You would think after 150 years of accumulated data and observations from numerous branches of science that the validity, universality, and demonstrability of biological evolution would be as obvious as relativity or plate tectonics. Yet, the early 21st century remains cluttered with pockets of people who, when confronted with Nature, turn back to the Nurture of ancient tradition and parental habit.
The Kansas Board of Education is not likely to sway many people with another argumentative show-and-tell from the proponents and opponents of evolutionary biology. Never mind that only one side is actually qualified to make judgments about such things. Instead, it might be more instructive—and less disingenuous—for the Board to engage in a public “thought experiment” by asking what the world would look like if evolution was not a true and valid scientific body of knowledge.
Robert Pirsig, the author of Zen and the Art of Motorcycle Maintenance, conducted such a thought experiment when he sought to demonstrate the existence of “Quality:” that dynamic interaction between subject and object, which gives rise to our perceptions of reality. According to Pirsig, and a school of philosophy called realism, “A thing exists if a world without it can’t function normally.”
He used that approach to subtract Quality from his imagined world and discovered, for example, that the fine arts immediately disappeared. Without Quality one painting was as good as another (or a blank wall), and Beethoven was just as remarkable as Britney Spears. Poetry and comedy vanished (“Heard any good jokes lately?” was a question that made no sense in a world where there was no difference between a joke and no joke.). Professional sports became a collection of empty statistics. Industrial design, advertising, architecture, brand names and fashion vanished (everyone would dress like Ralph Nader and shop at Price Club). Much of applied science and technology also was altered. A world without Quality was a colorless, static existence not unlike that of ancient Sparta, present day North Korea, or the twisted utopias of 1984 and Brave New World. From this imaginary experiment Pirsig concluded that Quality, though difficult to define, clearly existed as demonstrated by the wounded world left in its absence.
We can similarly subtract evolution from the world and see what happens.
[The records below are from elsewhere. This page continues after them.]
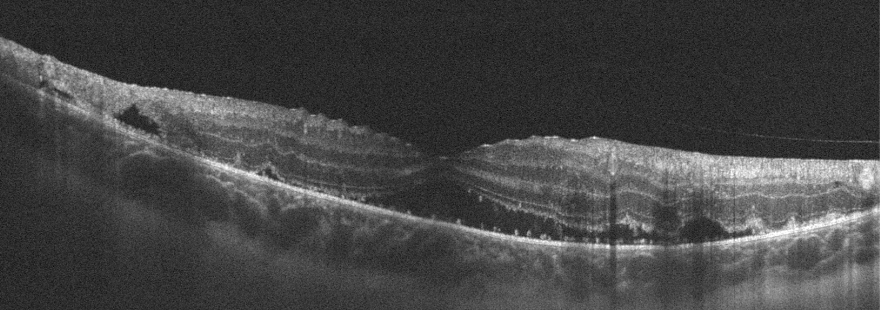
OCT line scan
Assessment: AMD.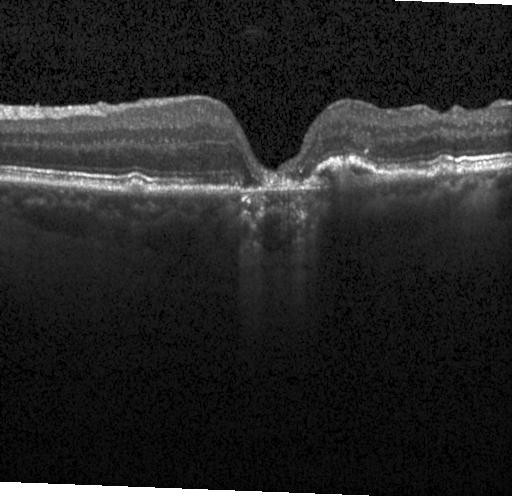 Acquired on a Heidelberg Spectralis · OCT line scan · macular scan · spectral-domain OCT.
Finding: choroidal neovascularization.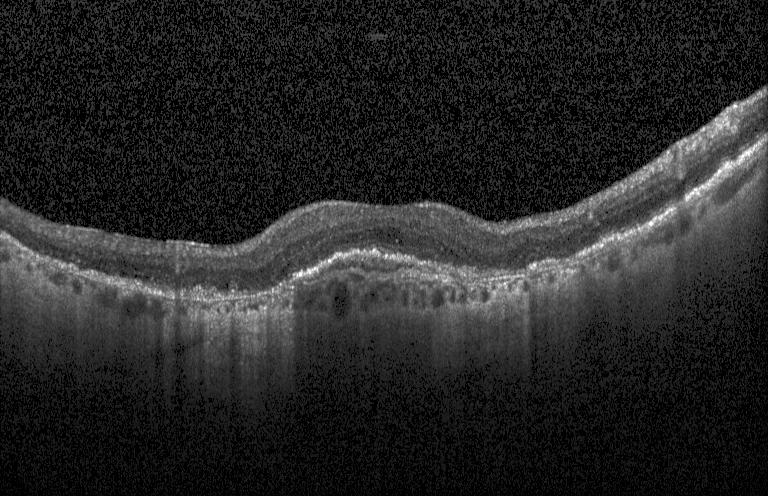

Finding: CNV.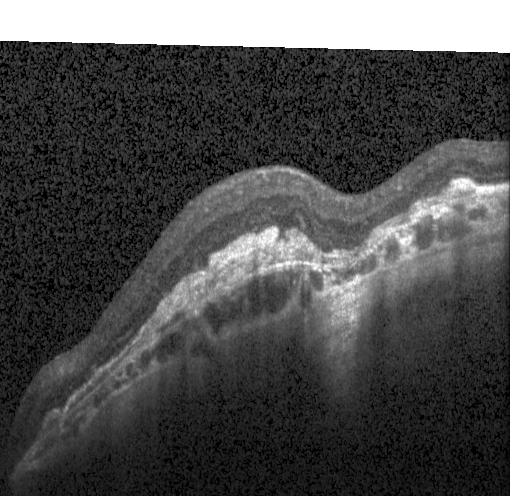

Optical coherence tomography scan. The scan shows choroidal neovascularization.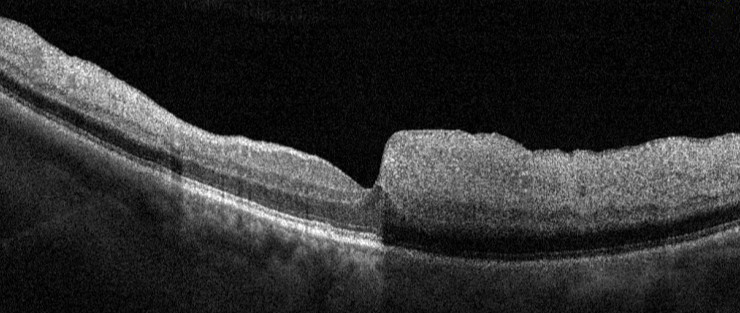

OCT B-scan showing retinal artery occlusion.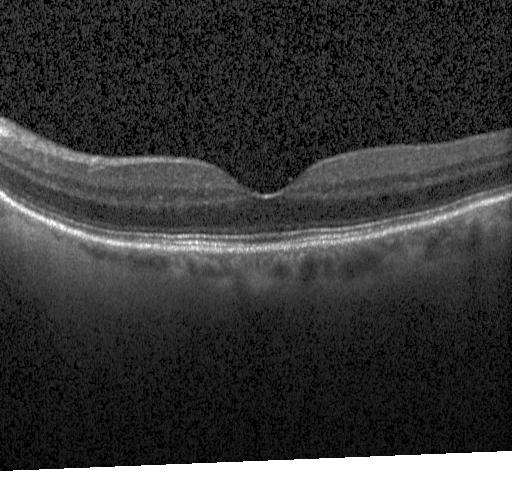
OCT B-scan. Heidelberg Spectralis OCT system — Finding: neither CNV, DME, nor drusen.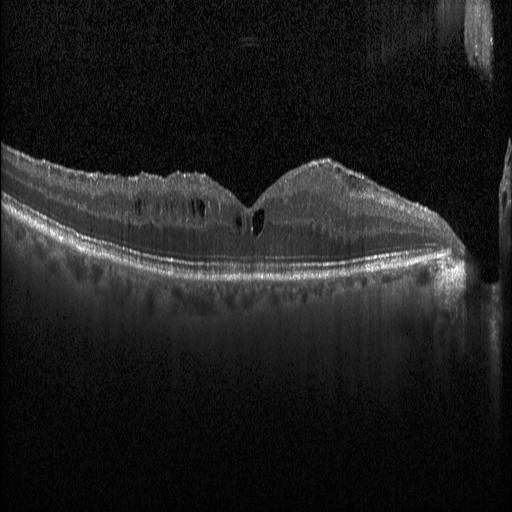

OCT B-scan, spectral-domain OCT, centered on the fovea, Heidelberg Spectralis
Finding: diabetic macular edema.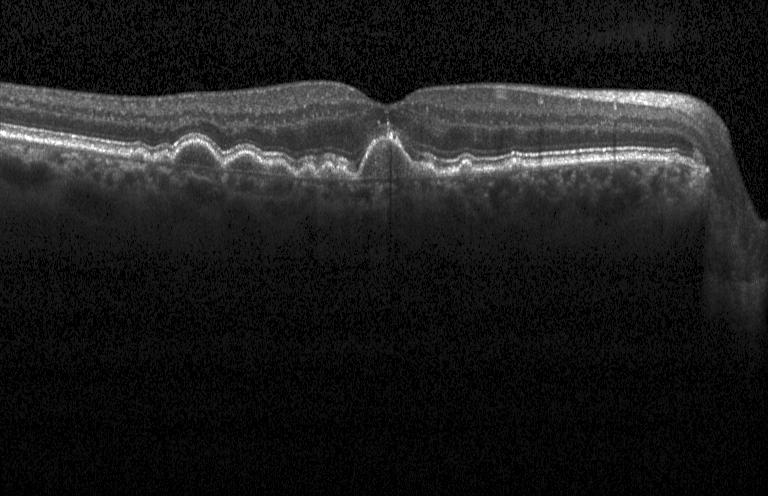

Retinal OCT cross-section showing drusen.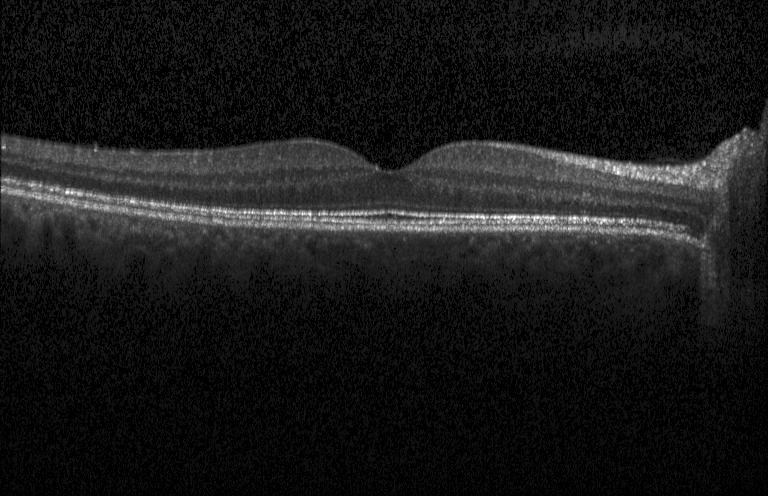
Heidelberg Spectralis OCT system · SD-OCT · fovea-centered · retinal OCT cross-section.
Macular OCT: neither choroidal neovascularization, diabetic macular edema, nor drusen.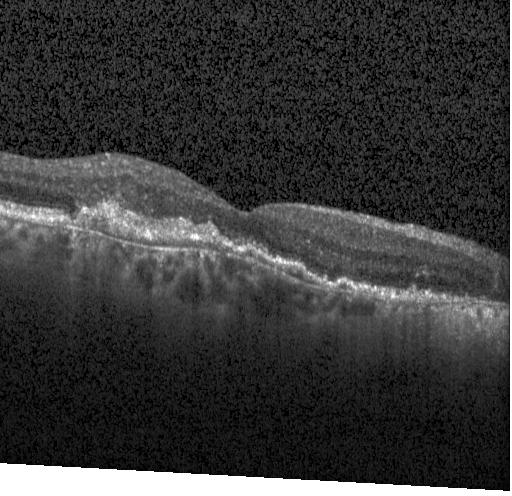
Finding: choroidal neovascularization.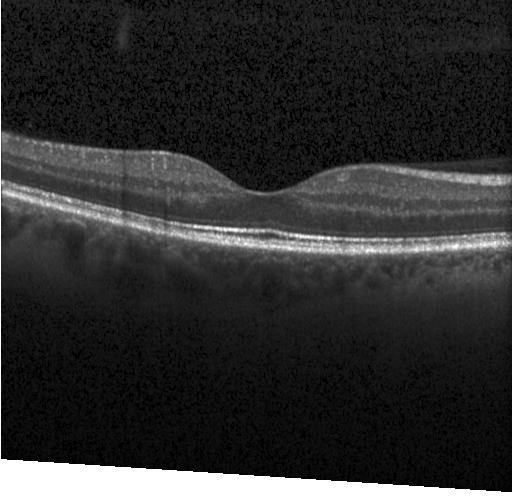
Macular scan, spectral-domain OCT, Heidelberg Spectralis, retinal OCT B-scan.
Dx: neither CNV, DME, nor drusen.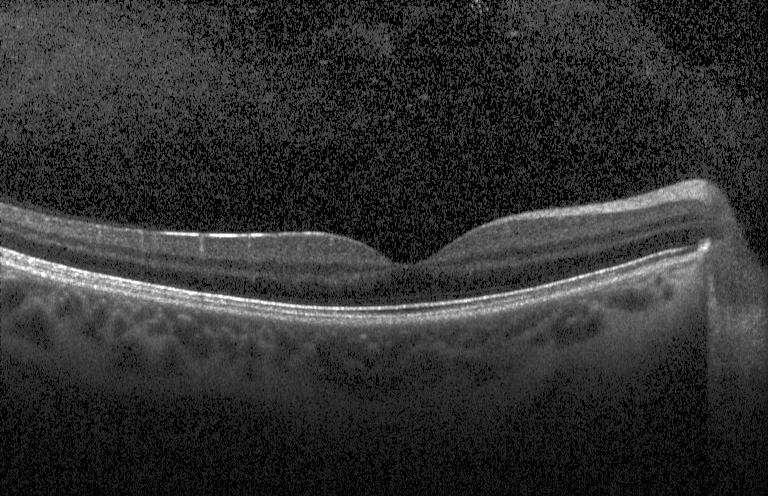

Assessment: no evidence of choroidal neovascularization, diabetic macular edema, or drusen.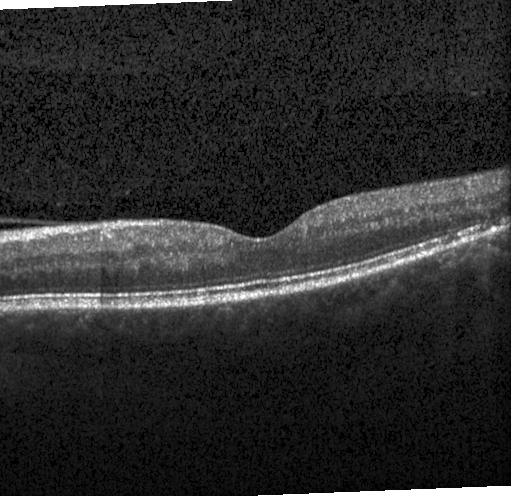
This B-scan demonstrates neither choroidal neovascularization, diabetic macular edema, nor drusen.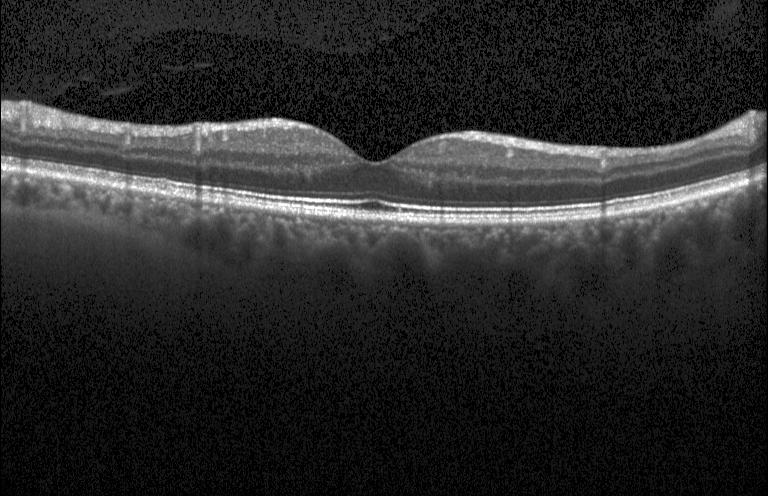
Optical coherence tomography scan
OCT finding: no CNV, no DME, and no drusen.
Evolution—the ability of populations to adapt over time to changing environments—is the beating heart of modern biology. Without evolution biology becomes just a collection of disconnected plants and animals frozen in time. Without evolution we also lose our understanding of the dynamic stability and mutability of DNA’s hereditary properties. Modern genetics and molecular biology disappear, as does the biotechnology industry. Horticulture and agriculture lose their rational underpinnings. (Try not to think about that giant ear of corn in the grocery store, that Clydesdale horse in the field or that tiny Chihuahua nipping at your heels.)